The libertarian (small “l”) in me agrees that Darren Aronofsky is free to tell whatever story he wants. My faith isn’t shaken when other people get it wrong. But, let’s just be clear that he’s not telling the story of Noah. Christians should consider whether they want to give him and Paramount Pictures their money.

The only other Aronofsky film I’ve seen is Black Swan. A film that was fascinatingly disturbing.  Not that I spend a lot of time at the ballet, but I’ll likely never be able to sit through a stage production of Black Swan. But I’m not judging Noah based on that one film.  Aronofsky may indeed be a brilliant filmmaker.

His in your face attitude about things of faith may also make him a jackass.

That’s nothing new.  Jesus told us to expect that.

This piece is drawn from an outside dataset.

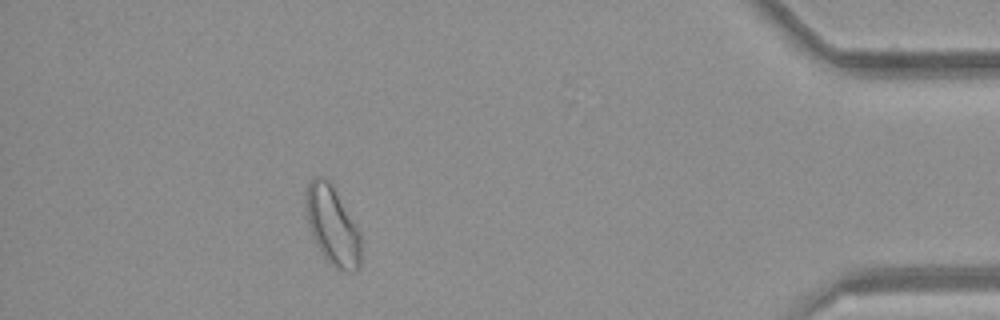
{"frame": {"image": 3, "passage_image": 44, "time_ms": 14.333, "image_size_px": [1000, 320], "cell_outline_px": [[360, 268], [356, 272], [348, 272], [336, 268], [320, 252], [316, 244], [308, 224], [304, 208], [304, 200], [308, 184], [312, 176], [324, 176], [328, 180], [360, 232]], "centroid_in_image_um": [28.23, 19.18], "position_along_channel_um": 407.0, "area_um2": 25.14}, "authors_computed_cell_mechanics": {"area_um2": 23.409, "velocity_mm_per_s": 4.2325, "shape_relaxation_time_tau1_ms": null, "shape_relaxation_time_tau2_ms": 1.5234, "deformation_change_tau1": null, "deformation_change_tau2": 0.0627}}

It’s true that the National Association of Religious Broadcasters got Paramount to agree to post a disclaimer with the movie. And perhaps Paramount is realizing that there’s going to be some backlash over the distortion of the story. A full page ad in the New York Times this week suggested that people could read the story of Noah on the Bible App or at


If people actually do turn to the Scriptures to read the account, that’s a good thing.

I’m not judging whether or not the movie will actually be entertaining or whether it will be cinematically beautiful. It may be. Chances are, I’ll never know.

I don’t do boycotts, and I’m not recommending one for this movie.  If Christians raise too much of a stink, I fear that the media will dutifully play their part and make people of faith look like the intolerant extremists.  I’d suggest a stronger response for Christians would be to turn God’s Not Dead into a major box-office breaking blockbuster.  After all, at the end of the day for Hollywood, it’s all about the dollar signs.

Personally, I’d rather read the book.